(Skeletal landmark data)
+ + + + + + +

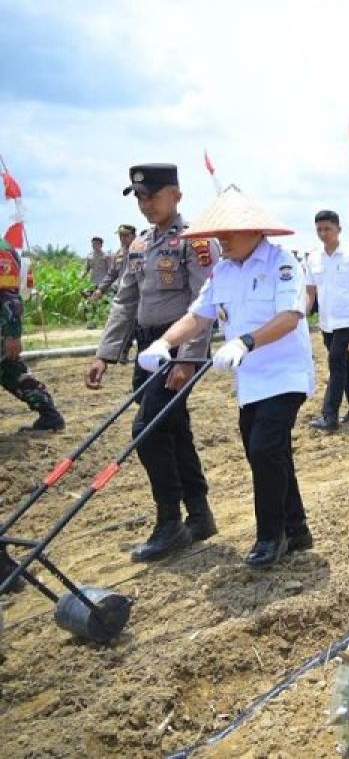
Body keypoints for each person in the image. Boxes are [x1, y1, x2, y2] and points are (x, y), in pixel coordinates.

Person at [140, 187, 315, 567]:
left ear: (254, 230)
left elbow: (290, 317)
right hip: (249, 380)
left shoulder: (282, 263)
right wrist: (164, 344)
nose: (221, 239)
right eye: (217, 233)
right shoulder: (222, 270)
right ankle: (297, 527)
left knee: (266, 449)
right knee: (267, 452)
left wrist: (245, 341)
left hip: (284, 373)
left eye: (229, 232)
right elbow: (198, 315)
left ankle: (271, 536)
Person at [85, 164, 217, 562]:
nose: (146, 205)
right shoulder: (140, 246)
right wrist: (104, 354)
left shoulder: (194, 242)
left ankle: (169, 522)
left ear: (176, 194)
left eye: (153, 196)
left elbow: (204, 303)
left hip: (179, 350)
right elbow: (125, 302)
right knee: (173, 430)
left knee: (148, 429)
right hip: (147, 351)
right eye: (140, 197)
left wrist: (190, 358)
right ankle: (199, 515)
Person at [305, 210, 349, 431]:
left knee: (336, 363)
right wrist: (300, 316)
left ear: (338, 230)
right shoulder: (313, 258)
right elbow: (310, 293)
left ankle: (329, 415)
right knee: (344, 365)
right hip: (327, 322)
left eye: (328, 229)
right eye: (319, 230)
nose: (323, 234)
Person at [0, 237, 64, 431]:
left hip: (2, 327)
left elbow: (9, 297)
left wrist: (12, 334)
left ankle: (49, 413)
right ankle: (49, 414)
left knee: (9, 370)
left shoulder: (2, 250)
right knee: (10, 371)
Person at [92, 225, 137, 299]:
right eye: (120, 236)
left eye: (126, 235)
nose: (122, 238)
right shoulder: (118, 253)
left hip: (137, 295)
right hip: (121, 292)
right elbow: (111, 274)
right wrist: (100, 289)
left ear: (134, 236)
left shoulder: (142, 250)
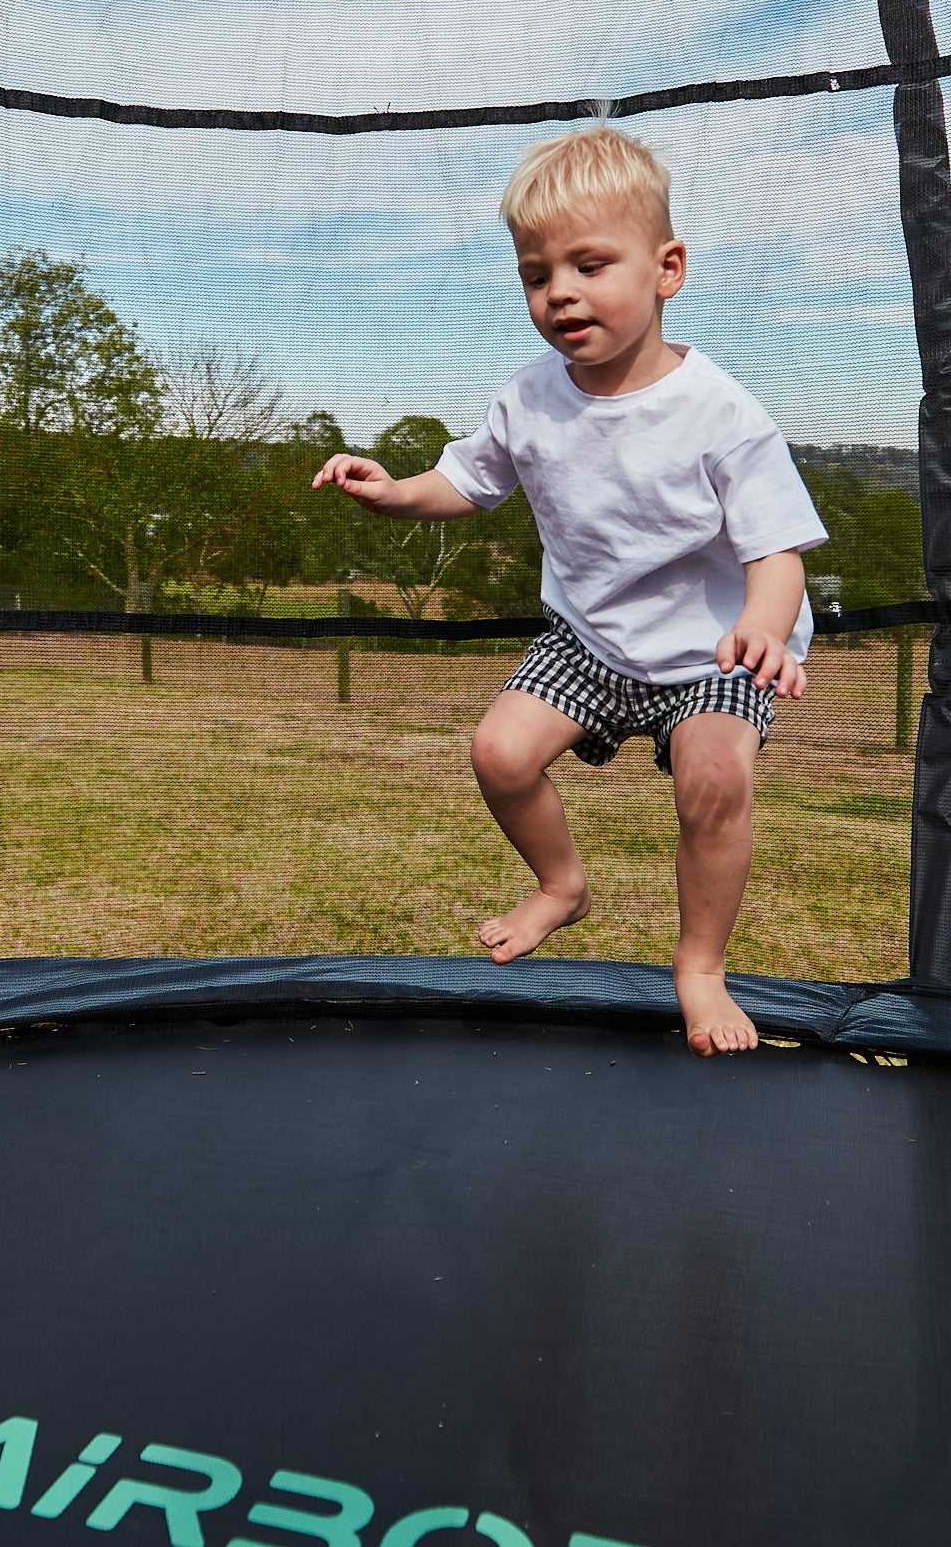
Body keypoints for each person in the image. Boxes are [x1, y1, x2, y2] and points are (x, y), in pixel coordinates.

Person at [313, 124, 825, 1054]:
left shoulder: (721, 412)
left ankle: (701, 967)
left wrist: (763, 626)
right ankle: (563, 887)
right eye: (537, 274)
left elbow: (779, 549)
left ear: (666, 268)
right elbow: (465, 482)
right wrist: (391, 493)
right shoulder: (529, 398)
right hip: (589, 640)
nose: (561, 293)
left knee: (714, 778)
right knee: (500, 753)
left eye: (591, 264)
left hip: (710, 648)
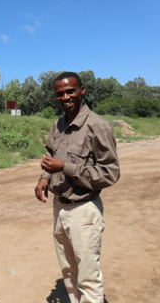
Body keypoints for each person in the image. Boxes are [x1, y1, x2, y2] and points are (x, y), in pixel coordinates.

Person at [34, 72, 120, 303]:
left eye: (70, 91)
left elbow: (110, 173)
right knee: (69, 272)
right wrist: (44, 177)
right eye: (60, 94)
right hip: (60, 207)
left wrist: (66, 167)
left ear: (82, 90)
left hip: (84, 209)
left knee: (88, 277)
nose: (65, 97)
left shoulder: (97, 126)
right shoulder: (59, 124)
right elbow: (51, 154)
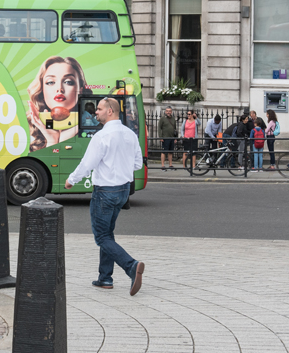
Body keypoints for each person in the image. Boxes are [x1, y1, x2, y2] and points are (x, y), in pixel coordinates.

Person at [65, 98, 145, 296]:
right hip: (123, 190)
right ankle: (105, 278)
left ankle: (131, 266)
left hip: (105, 191)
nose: (95, 113)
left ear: (110, 111)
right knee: (108, 234)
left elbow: (87, 163)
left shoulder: (101, 136)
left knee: (101, 236)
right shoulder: (130, 134)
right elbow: (138, 164)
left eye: (99, 109)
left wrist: (71, 180)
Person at [26, 56, 90, 151]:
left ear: (80, 90)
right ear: (42, 90)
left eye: (68, 82)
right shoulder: (28, 131)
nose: (59, 88)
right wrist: (52, 141)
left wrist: (64, 141)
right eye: (51, 82)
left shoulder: (94, 128)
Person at [157, 106, 177, 171]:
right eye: (167, 111)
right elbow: (159, 128)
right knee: (164, 151)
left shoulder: (173, 119)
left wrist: (175, 138)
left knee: (170, 152)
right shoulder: (162, 119)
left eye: (169, 111)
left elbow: (175, 129)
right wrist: (160, 137)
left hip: (171, 137)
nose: (168, 112)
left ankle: (170, 165)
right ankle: (162, 165)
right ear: (165, 112)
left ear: (171, 112)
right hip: (165, 137)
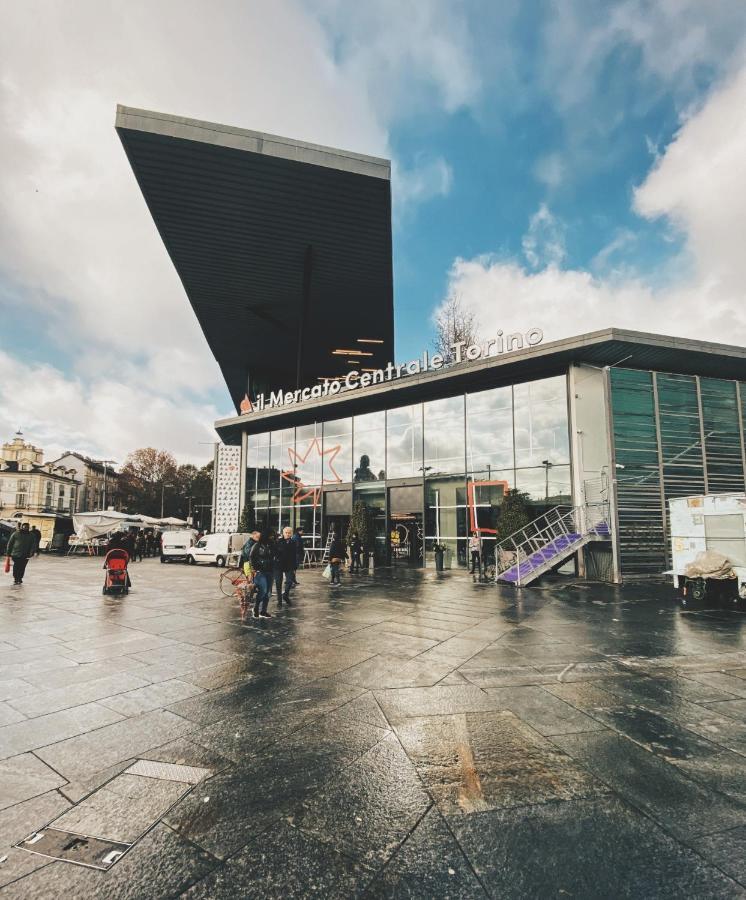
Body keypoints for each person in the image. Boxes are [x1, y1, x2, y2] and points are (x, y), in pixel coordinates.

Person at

+ + + + + + +

◆ WHAT TO PRODUCE ◆
Omit the pictures, then copy out all the data exactly as it stands.

◆ YOUR SOLUTION ◆
Body keypoints for each person in the image. Boxes are [x1, y1, x2, y2] and points are (x, y), in pixel coordinates.

Person at [140, 187, 315, 567]:
left ear: (254, 230)
left elbow: (290, 317)
right hip: (249, 380)
left shoulder: (282, 263)
right wrist: (164, 344)
nose: (221, 239)
right eye: (217, 233)
right shoulder: (222, 270)
right ankle: (297, 527)
left knee: (266, 449)
right knee: (267, 452)
left wrist: (245, 341)
left hip: (284, 373)
left eye: (229, 232)
right elbow: (198, 315)
left ankle: (271, 536)
Person at [85, 164, 217, 562]:
nose: (146, 205)
right shoulder: (140, 246)
right wrist: (104, 354)
left shoulder: (194, 242)
left ankle: (169, 522)
left ear: (176, 194)
left eye: (153, 196)
left elbow: (204, 303)
left hip: (179, 350)
right elbow: (125, 302)
right knee: (173, 430)
left knee: (148, 429)
right hip: (147, 351)
right eye: (140, 197)
left wrist: (190, 358)
right ankle: (199, 515)
Person at [305, 210, 349, 431]:
left knee: (336, 363)
right wrist: (300, 316)
left ear: (338, 230)
right shoulder: (313, 258)
right elbow: (310, 293)
left ankle: (329, 415)
right knee: (344, 365)
right hip: (327, 322)
left eye: (328, 229)
right eye: (319, 230)
nose: (323, 234)
Person at [0, 237, 64, 431]:
left hip: (2, 327)
left elbow: (9, 297)
left wrist: (12, 334)
left ankle: (49, 413)
right ankle: (49, 414)
left knee: (9, 370)
left shoulder: (2, 250)
right knee: (10, 371)
Person at [92, 225, 137, 299]:
right eye: (120, 236)
left eye: (126, 235)
nose: (122, 238)
right shoulder: (118, 253)
left hip: (137, 295)
right hip: (121, 292)
right elbow: (111, 274)
right wrist: (100, 289)
left ear: (134, 236)
left shoulder: (142, 250)
Body keypoints for each person in the image. Boxes are [x1, y1, x2, y2] and points are (x, y), in pixel coordinates.

Person at [313, 124, 825, 1054]:
left shoulder: (721, 412)
left ankle: (701, 967)
left wrist: (763, 626)
right ankle: (563, 887)
right eye: (537, 274)
left elbow: (779, 549)
left ear: (666, 268)
right elbow: (465, 482)
right wrist: (391, 493)
right shoulder: (529, 398)
right hip: (589, 640)
nose: (561, 293)
left knee: (714, 778)
right knee: (500, 753)
left eye: (591, 264)
left hip: (710, 648)
Body keypoints for each person in the image. Boxes are [x1, y1, x2, y2] and points are (x, y), in pixel coordinates.

Person at [34, 72, 120, 303]:
left eye: (70, 91)
left elbow: (110, 173)
right knee: (69, 272)
right wrist: (44, 177)
right eye: (60, 94)
right hip: (60, 207)
left wrist: (66, 167)
left ear: (82, 90)
left hip: (84, 209)
left knee: (88, 277)
nose: (65, 97)
left shoulder: (97, 126)
right shoulder: (59, 124)
right elbow: (51, 154)
Body keypoints for each person in the image. Boxes are [x1, y1, x2, y2] and points are (x, y), in pixel coordinates.

Person at [65, 98, 145, 296]:
right hip: (123, 190)
right ankle: (105, 278)
left ankle: (131, 266)
left hip: (105, 191)
nose: (95, 113)
left ear: (110, 111)
right knee: (108, 234)
left elbow: (87, 163)
left shoulder: (101, 136)
left knee: (101, 236)
right shoulder: (130, 134)
right elbow: (138, 164)
left eye: (99, 109)
left wrist: (71, 180)
Person at [26, 56, 90, 151]:
left ear: (80, 90)
right ear: (42, 90)
left eye: (68, 82)
right shoulder: (28, 131)
nose: (59, 88)
right wrist: (52, 141)
left wrist: (64, 141)
right eye: (51, 82)
left shoulder: (94, 128)
Person at [157, 106, 177, 171]:
right eye: (167, 111)
right elbow: (159, 128)
right knee: (164, 151)
left shoulder: (173, 119)
left wrist: (175, 138)
left knee: (170, 152)
right shoulder: (162, 119)
left eye: (169, 111)
left elbow: (175, 129)
right wrist: (160, 137)
left hip: (171, 137)
nose: (168, 112)
left ankle: (170, 165)
right ankle: (162, 165)
right ear: (165, 112)
left ear: (171, 112)
right hip: (165, 137)
Body keypoints for each person in the image. Boxes are [x1, y1, x2, y2] and points are (x, y), in pixel coordinates.

Person at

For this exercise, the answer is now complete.